I think that's quite a broad statement and everyone's perception of 'need' is different. There are definitely areas where a lot of people could save money in the kitchen and on their food bills should they want to or feel they need to, but I am definitely not in the business of preaching to people about what they need to be doing. I err on the side of experience and advice, I'd rather guide someone through some things they could be doing, rather than moralise about what they should be doing.

At what point did you decide that your own experiences could be used to help others?

I'm not sure it was a conscious decision. People were sharing what I was doing, and getting in touch to tell me they found it helpful, and so I carried on.

You are an author, broadcaster, campaigner, journalist and food writer so do you have a preference between any of these disciplines?

They all overlap and intersperse in some way, and I don't really see them as vastly separate roles. My food is political, I seem to always be campaigning, my journalism is generally food and politics, my broadcast work flits between the two.
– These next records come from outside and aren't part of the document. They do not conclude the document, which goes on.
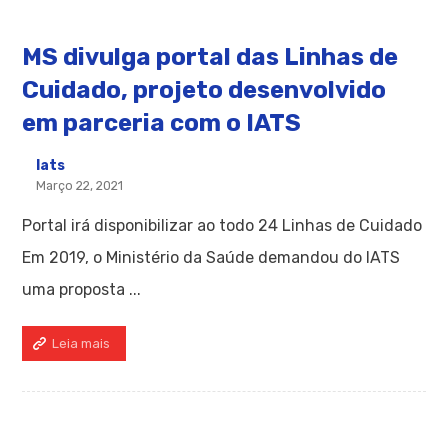
MS divulga portal das Linhas de
Cuidado, projeto desenvolvido
em parceria com o IATS
Iats
Março 22, 2021
Portal irá disponibilizar ao todo 24 Linhas de Cuidado
Em 2019, o Ministério da Saúde demandou do IATS
uma proposta ...
Leia mais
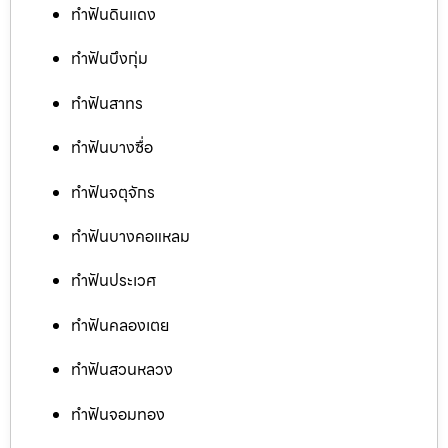
ทำฟันดินแดง
ทำฟันบึงกุ่ม
ทำฟันสาทร
ทำฟันบางซื่อ
ทำฟันจตุจักร
ทำฟันบางคอแหลม
ทำฟันประเวศ
ทำฟันคลองเตย
ทำฟันสวนหลวง
ทำฟันจอมทอง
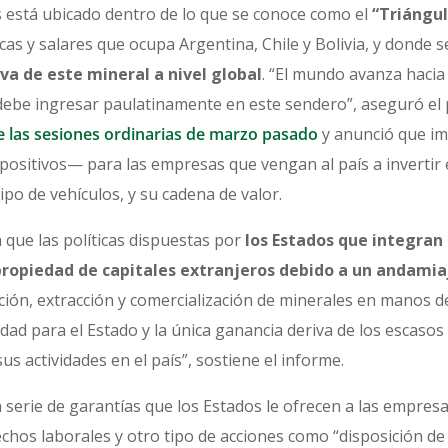
 está ubicado dentro de lo que se conoce como el
“Triángulo
cas y salares que ocupa Argentina, Chile y Bolivia, y donde 
va de este mineral a nivel global
. “El mundo avanza hacia 
a debe ingresar paulatinamente en este sendero”, aseguró el
e las sesiones ordinarias de marzo pasado
y anunció que im
ositivos— para las empresas que vengan al país a invertir 
tipo de vehículos, y su cadena de valor.
 que las políticas dispuestas por
los Estados que integran e
ropiedad de capitales extranjeros debido a un andamia
ción, extracción y comercialización de minerales en manos de l
idad para el Estado y la única ganancia deriva de los escaso
us actividades en el país”, sostiene el informe.
serie de garantías que los Estados le ofrecen a las empres
echos laborales y otro tipo de acciones como “disposición de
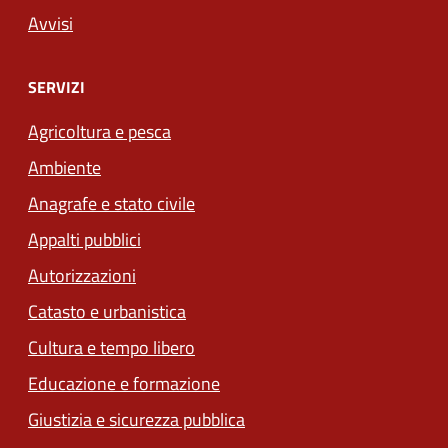
Avvisi
SERVIZI
Agricoltura e pesca
Ambiente
Anagrafe e stato civile
Appalti pubblici
Autorizzazioni
Catasto e urbanistica
Cultura e tempo libero
Educazione e formazione
Giustizia e sicurezza pubblica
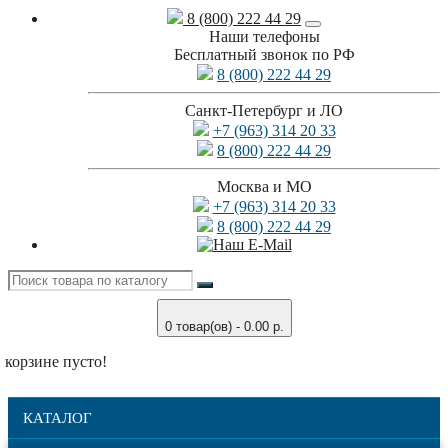
8 (800) 222 44 29
Наши телефоны
Бесплатный звонок по РФ
8 (800) 222 44 29
Санкт-Петербург и ЛО
+7 (963) 314 20 33
8 (800) 222 44 29
Москва и МО
+7 (963) 314 20 33
8 (800) 222 44 29
0 товар(ов) - 0.00 р.
 корзине пусто!
КАТАЛОГ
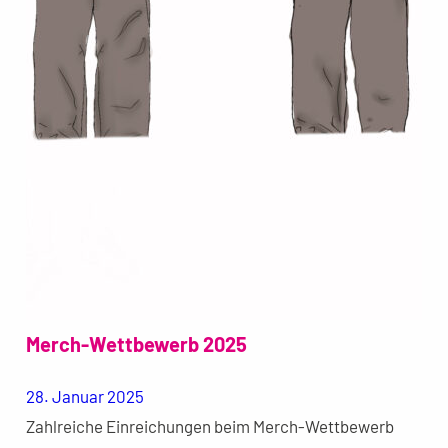
Merch-Wettbewerb 2025
28. Januar 2025
Zahlreiche Einreichungen beim Merch-Wettbewerb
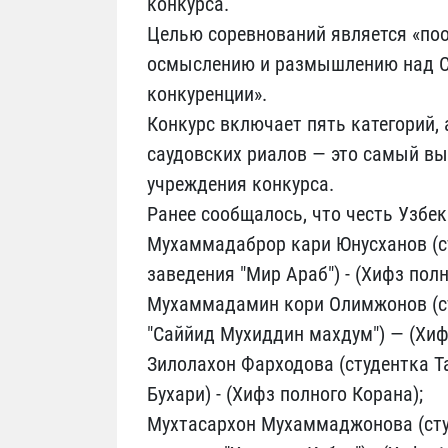
конкурса.
Целью соревнований является «по
осмыслению и размышлению над С
конкуренции».
Конкурс включает пять категорий, 
саудовских риалов — это самый в
учреждения конкурса.
Ранее сообщалось, что честь Узбек
Мухаммадаброр кари Юнусханов (ст
заведения "Мир Араб") - (Хифз полн
Мухаммадамин кори Олимжонов (ст
"Саййид Мухиддин махдум") — (Хифз
Зилолахон Фарходова (студентка 
Бухари) - (Хифз полного Корана);
Мухтасархон Мухаммаджонова (сту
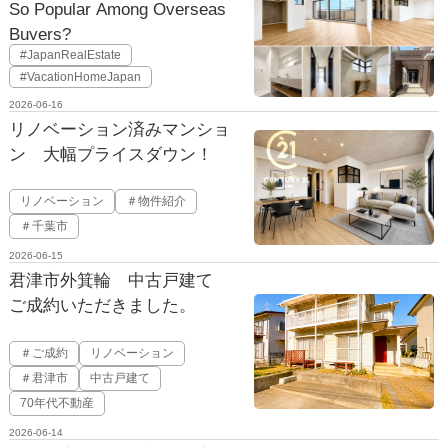
So Popular Among Overseas
Buyers?
#JapanRealEstate
#VacationHomeJapan
2026-06-16
リノベーション済みマンショ
ン 大幅プライスダウン！
リノベーション
＃物件紹介
＃千葉市
2026-06-15
君津市外箕輪 中古戸建て
ご成約いただきました。
＃ご成約
リノベーション
＃君津市
中古戸建て
70年代不動産
2026-06-14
I think they all play a part and I couldn't imagine doing some without the others. Early on in my career I was on the sky news sofa with Eamonn Holmes and he told me that people were always telling him to choose between sport and news, and he refused, because he genuinely wanted to do both. The cameras had stopped rolling and he turned to me and told me to never give up food or politics, because both were as vital as the other. And he was right, over the years I have been pressured to give up one to focus on the other, but I hold Eamonn's wisdom tight. I feel my food would be monotonous without the passionate social campaigns that shape it, and my politics are shaped by my absolute mission that nobody should be hungry in the sixth richest country in the world. It is a complex Venn diagram, but it's mine and I own it.

What is your favourite dish to cook on a budget?

I'm a massive curry fiend and live on Tarka Dal, Chana Masala, Makhani Dal, Lentil Vindaloo, all of which are easy sources of carbs, vegetables and protein and made from a similar base of store cupboard ingredients.

What's next for you?

I love cooking and inspiring others in the kitchen so my biggest focus at the moment is to continue to grow my blog and promote Cooking On a Bootstrap ahead of its release at the beginning of next year!